Just like Dr Lim, Zuraina can also count on the services of other experts to help her.

Professor Abdul Rani Samsudin, the dean of USM’s School of Dental Sciences and the head of the university’s Craniofacial team, has thrown some light on the death of the Perak Man.

“Towards the end of his life when his immune system got weaker, a trivial infection of the expanding jaw cyst or tumour, must have tipped the balance of his health.

“The infection must have caused miserable pain, an inability to chew and swallow food, malnutrition and systemic sepsis (a severe illness caused by overwhelming infection of the bloodstream by toxin- producing bacteria).

“Therefore, the most probable cause of death for the Perak Man is septicimia (blood poisoning) secondary to an aggressive tumour in the lower jaw.”

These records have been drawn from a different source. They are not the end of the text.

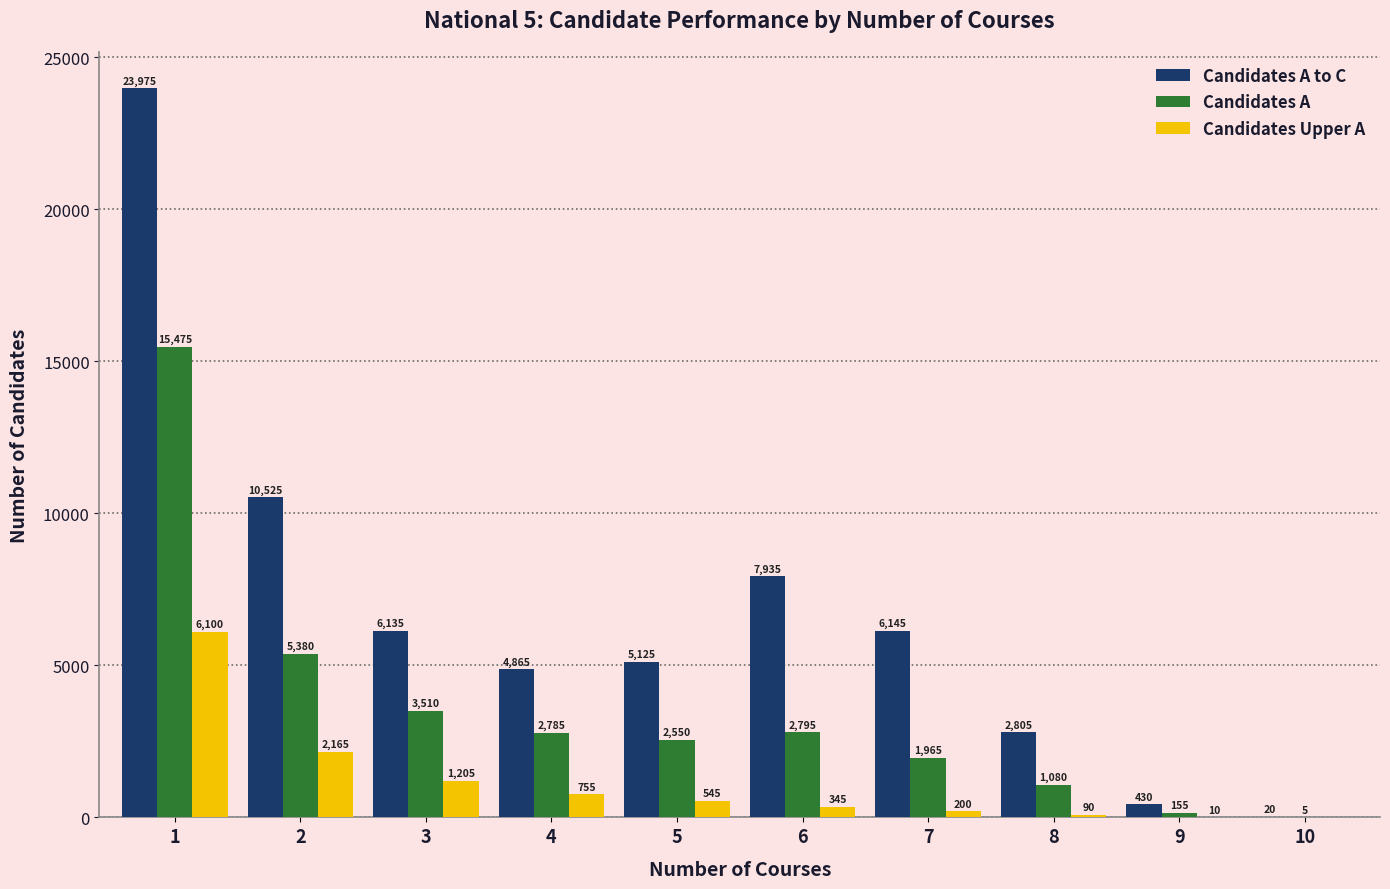

At which label does Candidates A first exceed 2785?

1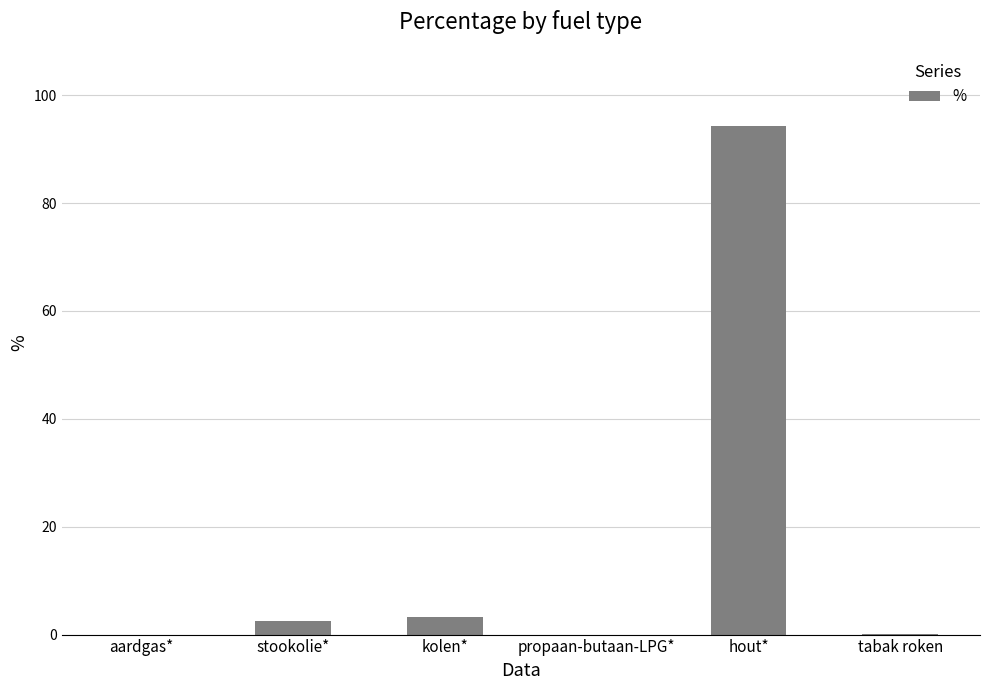

At which category does the chart reach its peak across all series?

hout*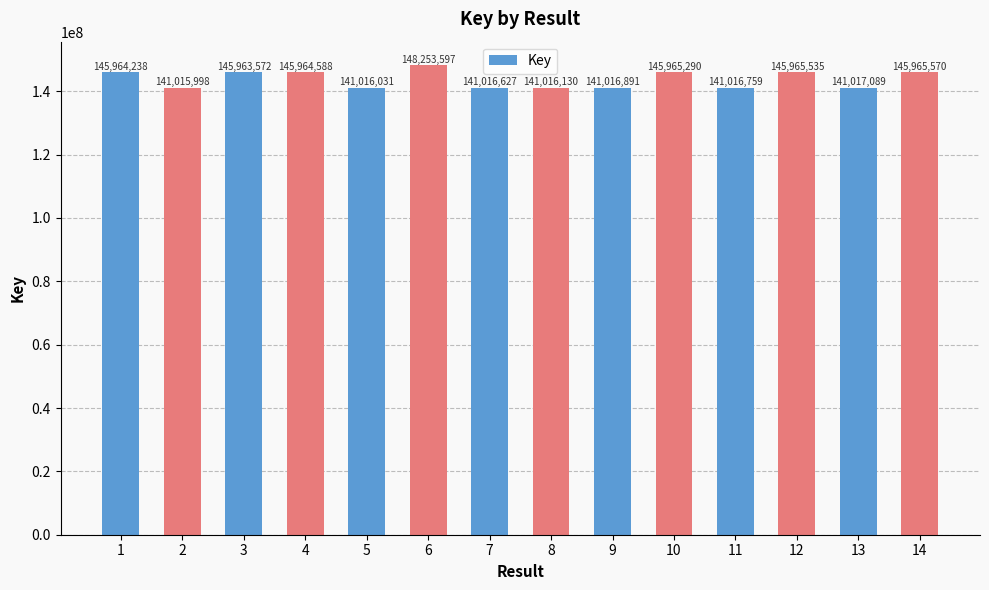

Reading right to left, transcribe all the data shown in this chart.

14=145965570	13=141017089	12=145965535	11=141016759	10=145965290	9=141016891	8=141016130	7=141016627	6=148253597	5=141016031	4=145964588	3=145963572	2=141015998	1=145964238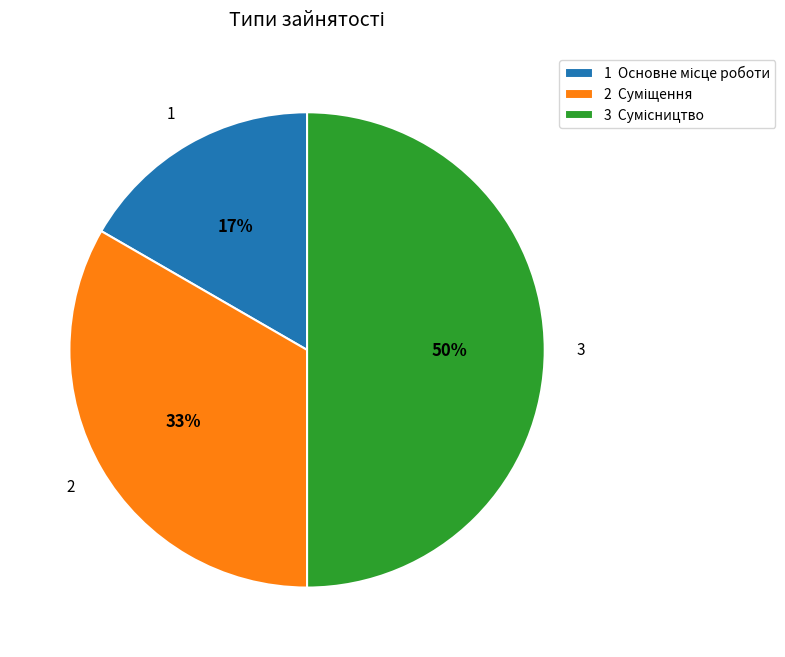

Count the number of slices in the pie.

3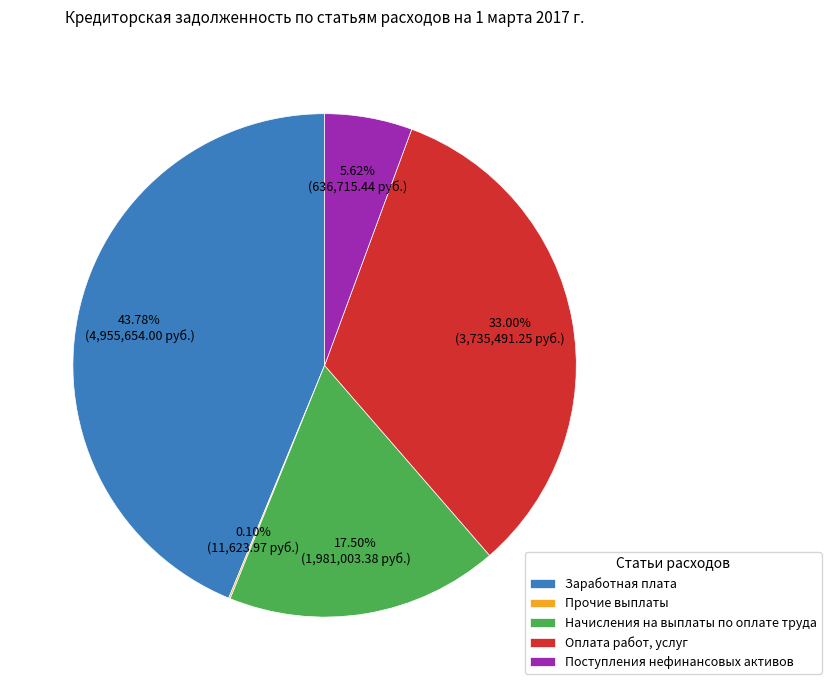

To the nearest percent, what is the difference between the Поступления нефинансовых активов and Заработная плата slice percentages?

38%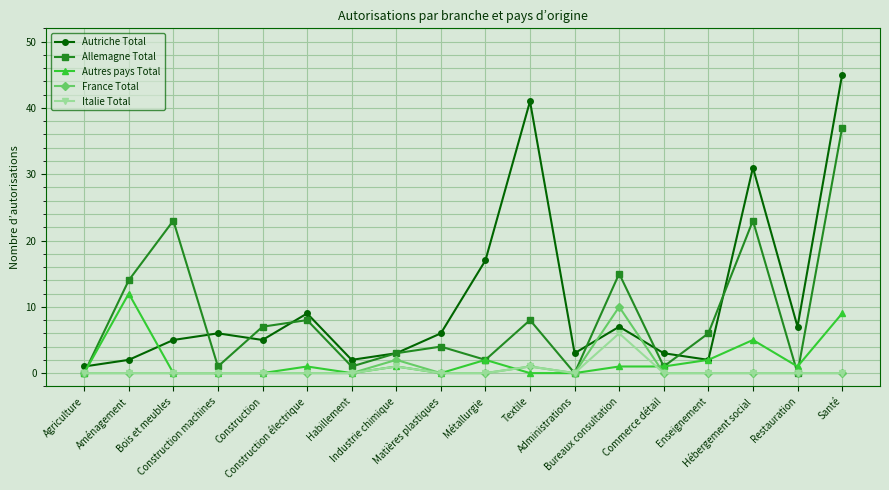

Where does the Allemagne Total series first go above 6?

Aménagement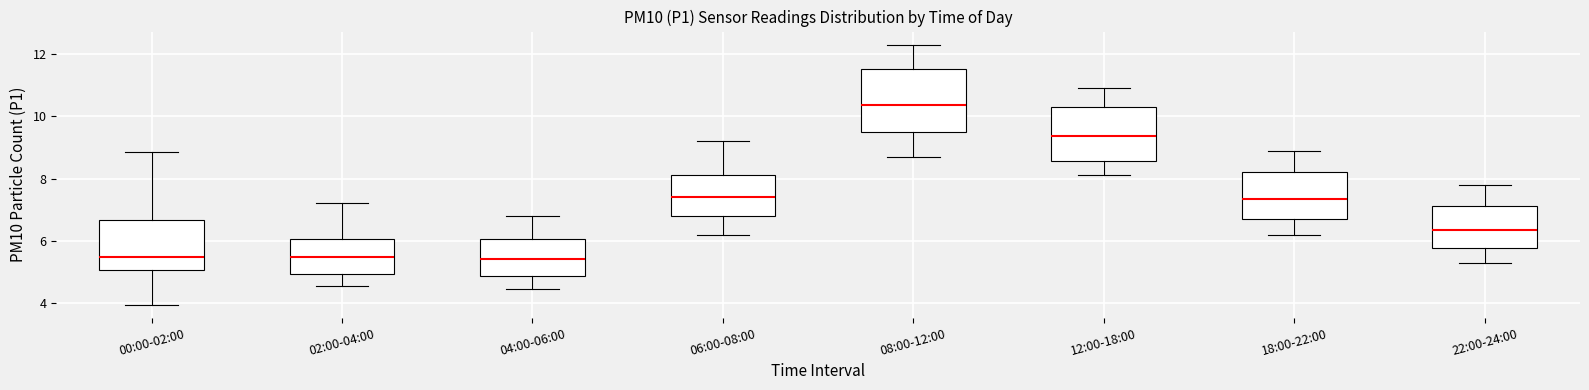

Reading left to right, read every box against the y-axis: the position of its median line, the range the box covers, and the ends of its whiskers. The values are not printed on the chart, so give them approximately, as read against the axis.

00:00-02:00: median 5.4, box 5.0 to 6.6, whiskers 4.0 to 8.8
02:00-04:00: median 5.4, box 5.0 to 6.0, whiskers 4.6 to 7.2
04:00-06:00: median 5.4, box 4.8 to 6.0, whiskers 4.4 to 6.8
06:00-08:00: median 7.4, box 6.8 to 8.2, whiskers 6.2 to 9.2
08:00-12:00: median 10.4, box 9.6 to 11.6, whiskers 8.8 to 12.4
12:00-18:00: median 9.4, box 8.6 to 10.4, whiskers 8.2 to 11.0
18:00-22:00: median 7.4, box 6.8 to 8.2, whiskers 6.2 to 9.0
22:00-24:00: median 6.4, box 5.8 to 7.2, whiskers 5.4 to 7.8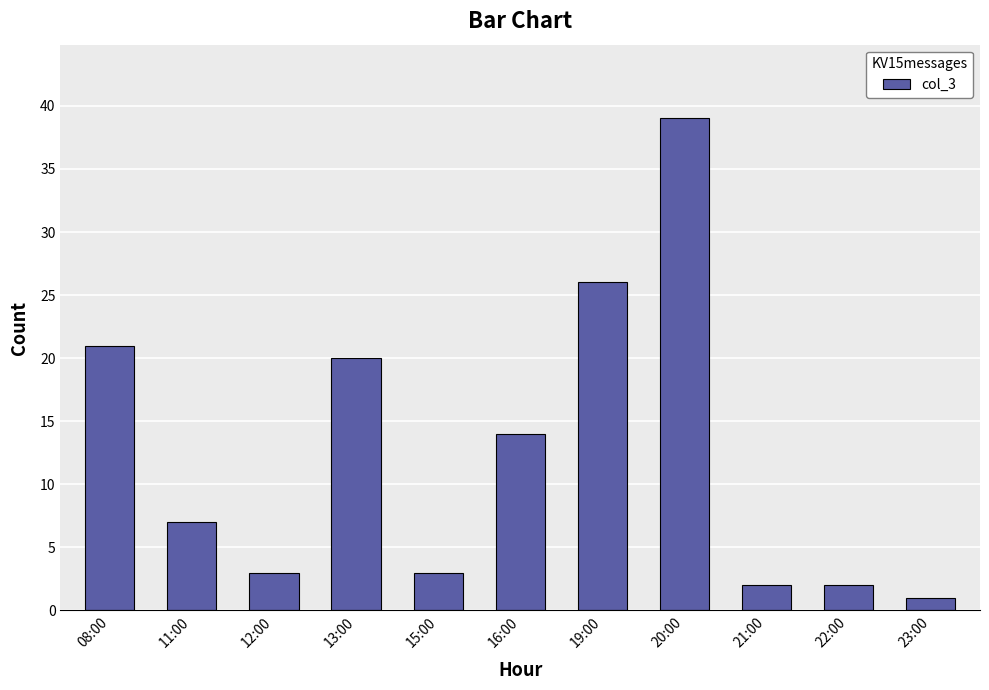

Count the number of data series in this chart.

1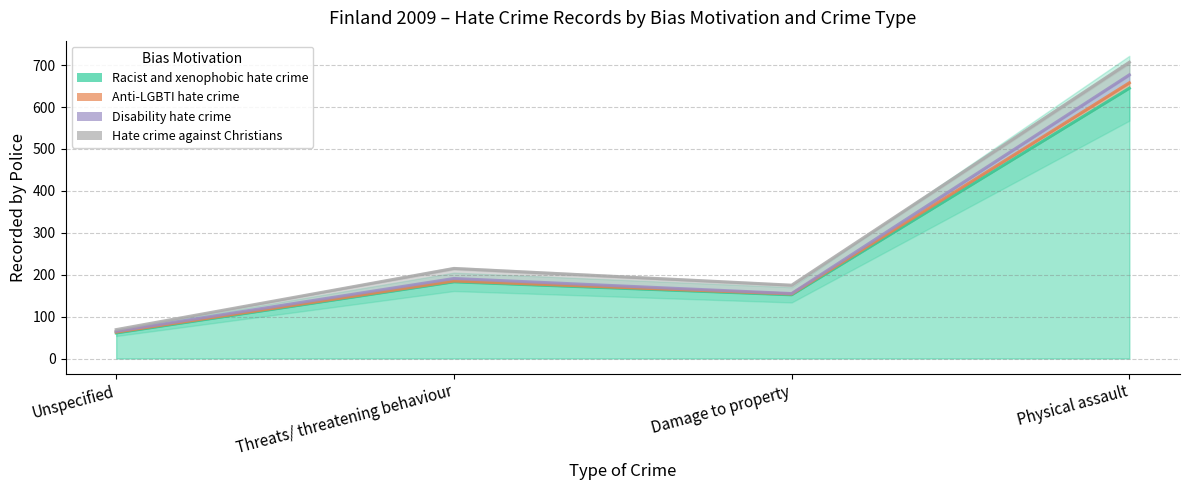

In Racist and xenophobic hate crime, how many points are higher than both neighbors (excluding endpoints)?

1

On the analysis being carried out on the Niah 1977 and GTK 1, Rani says the jaw and skulls of both skeletons have been scanned at Hospital USM’s Department of Radiology.

“Information will be on the craniofacial aspects and dental anthropology, from which we hope to tell the dietary behaviour and and oral disease at that time,” he says.

Zuraina’s old friends apparently have a lot more stories to tell, stories about how ancient Malaysians lived.

Datuk Seri Dr Rais Yatim, the Minister of Arts, Culture and Heritage, who recently visited USM, was suitably impressed.

He announced that he would forward a proposal to the Cabinet on the need for a national drive to assist archeological endeavours in Malaysia.

NOTE: Prime Minister Datuk Seri Abdullah Ahmad Badawi visits USM on Sept 11 to launch Zuraina’s coffee-table book Archaeology in Malaysia.